··· Available records
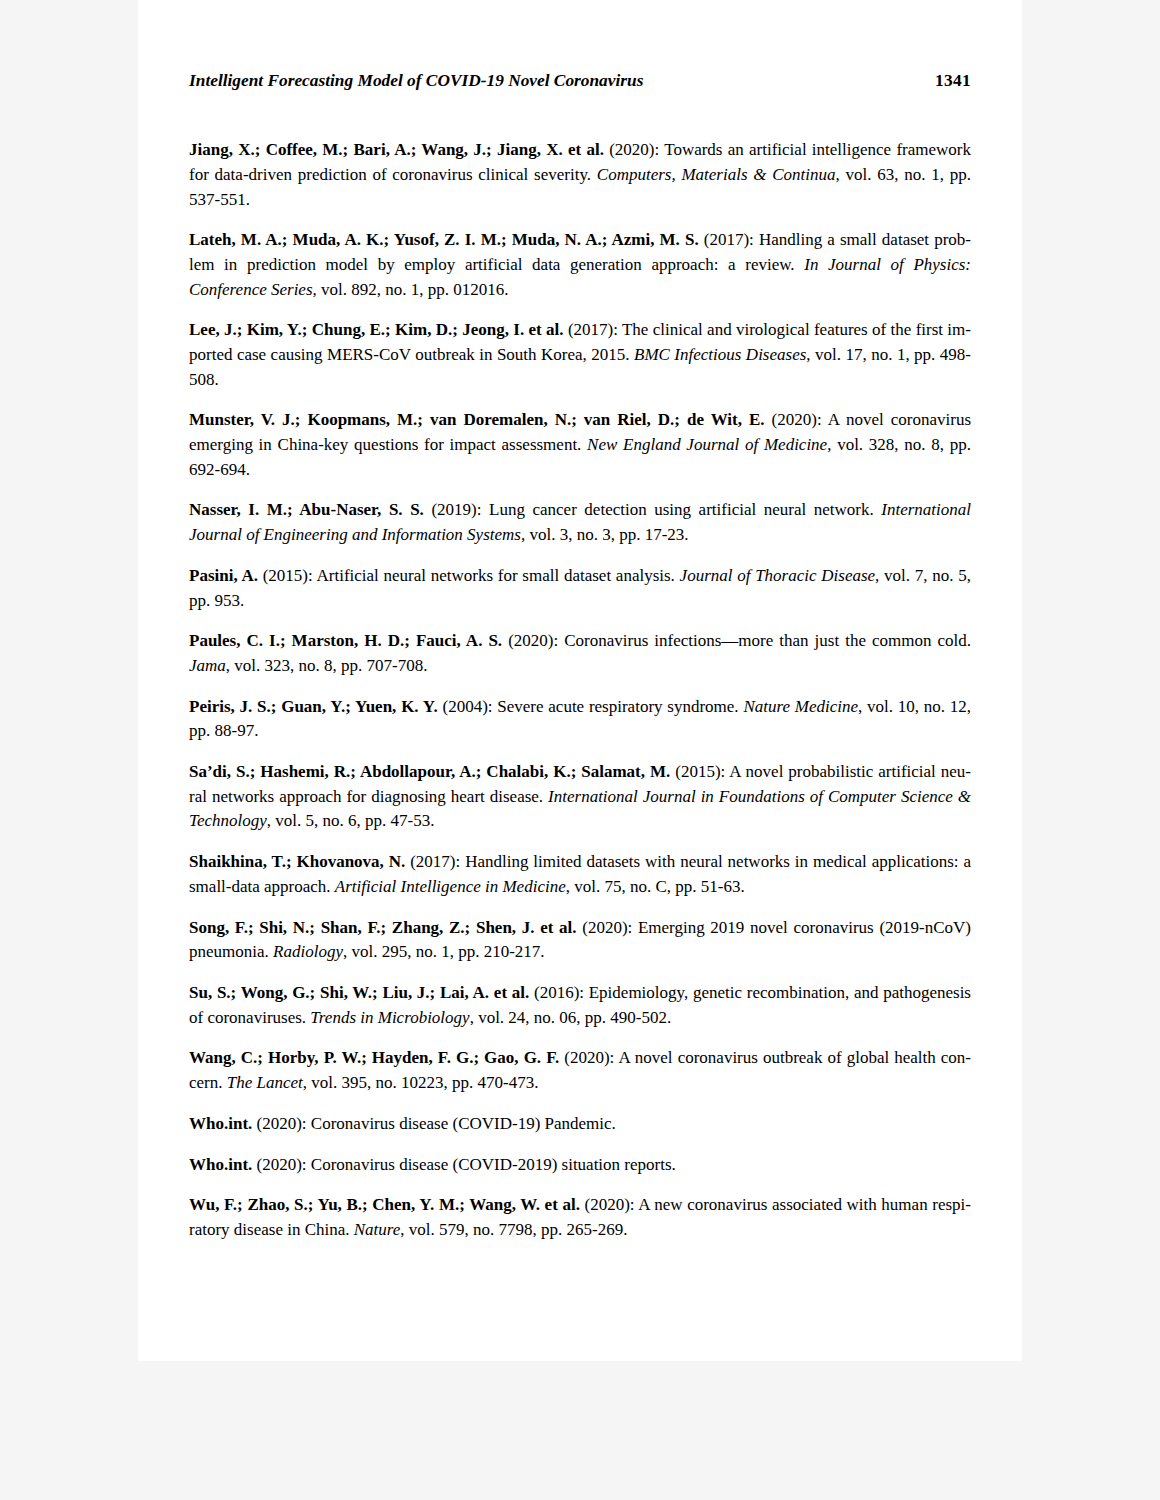Intelligent Forecasting Model of COVID-19 Novel Coronavirus 1341
Jiang, X.; Coffee, M.; Bari, A.; Wang, J.; Jiang, X. et al. (2020): Towards an artificial intelligence framework for data-driven prediction of coronavirus clinical severity. Computers, Materials & Continua, vol. 63, no. 1, pp. 537-551.
Lateh, M. A.; Muda, A. K.; Yusof, Z. I. M.; Muda, N. A.; Azmi, M. S. (2017): Handling a small dataset problem in prediction model by employ artificial data generation approach: a review. In Journal of Physics: Conference Series, vol. 892, no. 1, pp. 012016.
Lee, J.; Kim, Y.; Chung, E.; Kim, D.; Jeong, I. et al. (2017): The clinical and virological features of the first imported case causing MERS-CoV outbreak in South Korea, 2015. BMC Infectious Diseases, vol. 17, no. 1, pp. 498-508.
Munster, V. J.; Koopmans, M.; van Doremalen, N.; van Riel, D.; de Wit, E. (2020): A novel coronavirus emerging in China-key questions for impact assessment. New England Journal of Medicine, vol. 328, no. 8, pp. 692-694.
Nasser, I. M.; Abu-Naser, S. S. (2019): Lung cancer detection using artificial neural network. International Journal of Engineering and Information Systems, vol. 3, no. 3, pp. 17-23.
Pasini, A. (2015): Artificial neural networks for small dataset analysis. Journal of Thoracic Disease, vol. 7, no. 5, pp. 953.
Paules, C. I.; Marston, H. D.; Fauci, A. S. (2020): Coronavirus infections—more than just the common cold. Jama, vol. 323, no. 8, pp. 707-708.
Peiris, J. S.; Guan, Y.; Yuen, K. Y. (2004): Severe acute respiratory syndrome. Nature Medicine, vol. 10, no. 12, pp. 88-97.
Sa’di, S.; Hashemi, R.; Abdollapour, A.; Chalabi, K.; Salamat, M. (2015): A novel probabilistic artificial neural networks approach for diagnosing heart disease. International Journal in Foundations of Computer Science & Technology, vol. 5, no. 6, pp. 47-53.
Shaikhina, T.; Khovanova, N. (2017): Handling limited datasets with neural networks in medical applications: a small-data approach. Artificial Intelligence in Medicine, vol. 75, no. C, pp. 51-63.
Song, F.; Shi, N.; Shan, F.; Zhang, Z.; Shen, J. et al. (2020): Emerging 2019 novel coronavirus (2019-nCoV) pneumonia. Radiology, vol. 295, no. 1, pp. 210-217.
Su, S.; Wong, G.; Shi, W.; Liu, J.; Lai, A. et al. (2016): Epidemiology, genetic recombination, and pathogenesis of coronaviruses. Trends in Microbiology, vol. 24, no. 06, pp. 490-502.
Wang, C.; Horby, P. W.; Hayden, F. G.; Gao, G. F. (2020): A novel coronavirus outbreak of global health concern. The Lancet, vol. 395, no. 10223, pp. 470-473.
Who.int. (2020): Coronavirus disease (COVID-19) Pandemic.
Who.int. (2020): Coronavirus disease (COVID-2019) situation reports.
Wu, F.; Zhao, S.; Yu, B.; Chen, Y. M.; Wang, W. et al. (2020): A new coronavirus associated with human respiratory disease in China. Nature, vol. 579, no. 7798, pp. 265-269.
······
* [What you are asked to do]: In the listing above, the line with "Su, S.; Wong, G.;" and every line after it must be set down word for word, and no other line.

* [Exercise solution]:
Su, S.; Wong, G.; Shi, W.; Liu, J.; Lai, A. et al. (2016): Epidemiology, genetic recombination, and pathogenesis of coronaviruses. Trends in Microbiology, vol. 24, no. 06, pp. 490-502.
Wang, C.; Horby, P. W.; Hayden, F. G.; Gao, G. F. (2020): A novel coronavirus outbreak of global health concern. The Lancet, vol. 395, no. 10223, pp. 470-473.
Who.int. (2020): Coronavirus disease (COVID-19) Pandemic.
Who.int. (2020): Coronavirus disease (COVID-2019) situation reports.
Wu, F.; Zhao, S.; Yu, B.; Chen, Y. M.; Wang, W. et al. (2020): A new coronavirus associated with human respiratory disease in China. Nature, vol. 579, no. 7798, pp. 265-269.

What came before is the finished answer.